BEGIN SELECTED PASSAGE
Let's take a dataset from the Wikipedia page on Simpson's paradox which looks at the effect of two different treatments for kidney stones. Here is the original dataset:

Stone size	Treatment A - recovered	Treatment A - failed	Treatment B - recovered	Treatment B - failed
Small	81	6	234	36
Large	192	71	55	25

Here are two contenders for a "tidy" format. In both cases, it is easy to note that the columns have two pieces of information: the treatment and the outcome. Let's separate these out:

Stone size	Treatment	Recovered	Failed
Small	A	81	6
Small	B	234	36
Large	A	192	71
Large	B	55	25

The question is whether the outcome should be a separate column or not. An alternative is:

Stone size	Treatment	Outcome	Count
Small	A	Recovered	81
Small	A	Failed	6
Small	B	Recovered	234
Small	B	Failed	36
Large	A	Recovered	192
Large	A	Failed	71
Large	B	Recovered	55
Large	B	Failed	25

In this case, I would argue the version with the columns Stone Size, Treatment, Recovered, Failed would be the "tidy" version of this dataset. The last version splits the results of a trial of a particular treatment on a particular stone size into two different rows.

Box office revenue¶

We can go to BoxOffice Mojo and get information on ticket sales for the first 6 weeks (rounded to the nearest million)

Movie	Release date	Wk1	Wk2	Wk3	Wk4	Wk5	Wk6
The Lego Movie	2014-02-07	80M	71M	37M	26M	15M	10M
Big Hero 6	2014-11-07	76M	40M	33M	21M	10M	8M
Incredibles 2	2018-06-15	269M	125M	81M	44M	26M	20M

In this case, the "tidy" data set would take the form

Movie	Date	Week	Revenue
The Lego Movie	2014-02-07	1	80M
The Lego Movie	2014-02-14	2	71M
The Lego Movie	2014-02-21	3	37M
...	...	...	...

There is even a case for saying that "Date" and "Week" contain overlapping information, and that a better way of approaching the problem might be to separate off the movie's opening date into a separate dataframe, and keep only the "Date" or "Week" column in this dataframe.

This case is interesting, because even though the form above is the "tidy" form, it might not be the form we want our data in. For example, we could try and build a model that takes the last two weeks of the box office revenue and uses it to predict the current week's revenue. For sklearn to be able to model this, we would need to included the previous two weeks as "features" in our dataframe, so we would try and make our dataframe look like the following:

Movie	Date	Week	Revenue_lag2	Revenue_lag1	Revenue (target)
END SELECTED PASSAGE
**TO DO**
Answer these questions about the tidy data passage.
(a) Which columns does the writer's preferred "tidy" version of the kidney stone dataset have?
(b) From which site does the passage get the box office information?
(c) Ticket sales for how many weeks are listed, and to what are they rounded?
BEGIN RECORDS
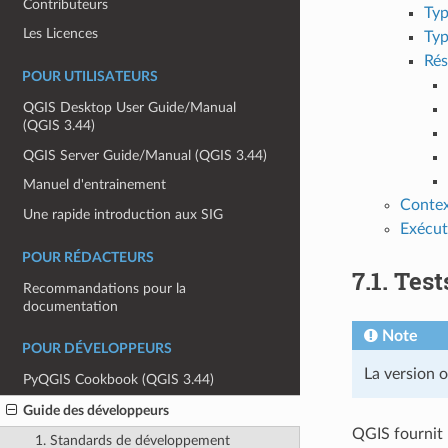
Contributeurs
Typ
Les Licences
Typ
Rés
POUR UTILISATEURS
QGIS Desktop User Guide/Manual
(QGIS 3.44)
QGIS Server Guide/Manual (QGIS 3.44)
Manuel d'entrainement
Contex
Une rapide introduction aux SIG
Exécut
POUR RÉDACTEURS
7.1.
Test
Recommandations pour la
documentation
Note
POUR DÉVELOPPEURS
La version o
PyQGIS Cookbook (QGIS 3.44)
Guide des développeurs
QGIS fournit 
1. Standards de développement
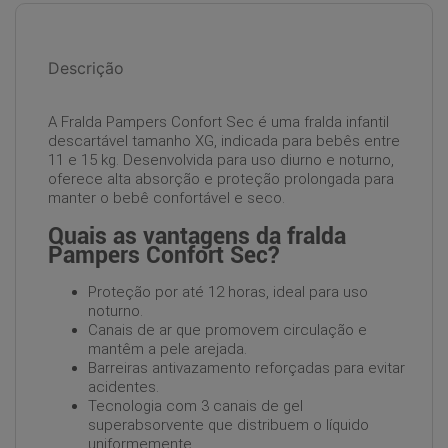
Descrição
A Fralda Pampers Confort Sec é uma fralda infantil
descartável tamanho XG, indicada para bebês entre
11 e 15 kg. Desenvolvida para uso diurno e noturno,
oferece alta absorção e proteção prolongada para
manter o bebê confortável e seco.
Quais as vantagens da fralda
Pampers Confort Sec?
Proteção por até 12 horas, ideal para uso
noturno.
Canais de ar que promovem circulação e
mantêm a pele arejada.
Barreiras antivazamento reforçadas para evitar
acidentes.
Tecnologia com 3 canais de gel
superabsorvente que distribuem o líquido
uniformemente.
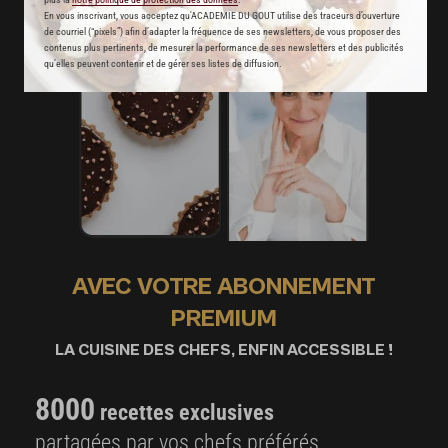
En vous inscrivant, vous acceptez qu'ACADEMIE DU GOUT utilise des traceurs d’ouverture
de courriel (“pixels”) afin d’adapter la fréquence de ses newsletters, de vous proposer des
contenus plus pertinents, de mesurer la performance de ses newsletters et des publicités
qu’elles peuvent contenir et de gérer ses listes de diffusion.
AVEC VOTRE ABONNEMENT
PREMIUM
LA CUISINE DES CHEFS, ENFIN ACCESSIBLE !
8000
recettes exclusives
partagées par vos chefs préférés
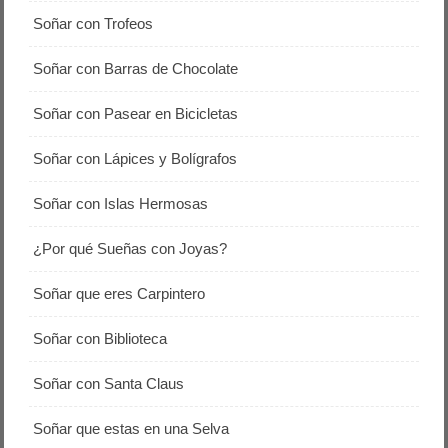
Soñar con Trofeos
Soñar con Barras de Chocolate
Soñar con Pasear en Bicicletas
Soñar con Lápices y Bolígrafos
Soñar con Islas Hermosas
¿Por qué Sueñas con Joyas?
Soñar que eres Carpintero
Soñar con Biblioteca
Soñar con Santa Claus
Soñar que estas en una Selva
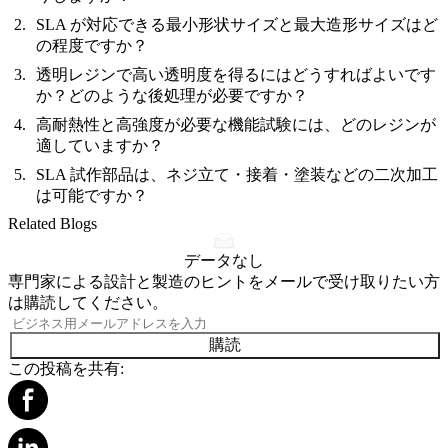
SLA が対応できる最小形状サイズと最大造形サイズはど
の程度ですか？
透明レジンで高い透明度を得るにはどうすればよいです
か？どのような後処理が必要ですか？
高耐熱性と高強度が必要な機能試験には、どのレジンが
適していますか？
SLA 試作部品は、ネジ立て・接着・塗装などの二次加工
は可能ですか？
Related Blogs
データなし
専門家による設計と製造のヒントをメールで受け取りたい方
は購読してください。
購読
この投稿を共有:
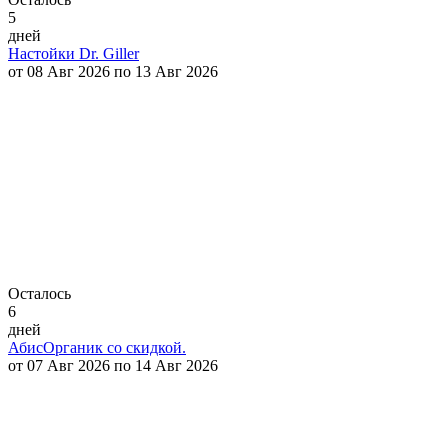
5
дней
Настойки Dr. Giller
от 08 Авг 2026 по 13 Авг 2026
Осталось
6
дней
АбисОрганик со скидкой.
от 07 Авг 2026 по 14 Авг 2026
END RECORDS
**TASK RESPONSE**
(a) Stone Size, Treatment, Recovered and Failed.
(b) BoxOffice Mojo.
(c) The first 6 weeks, rounded to the nearest million.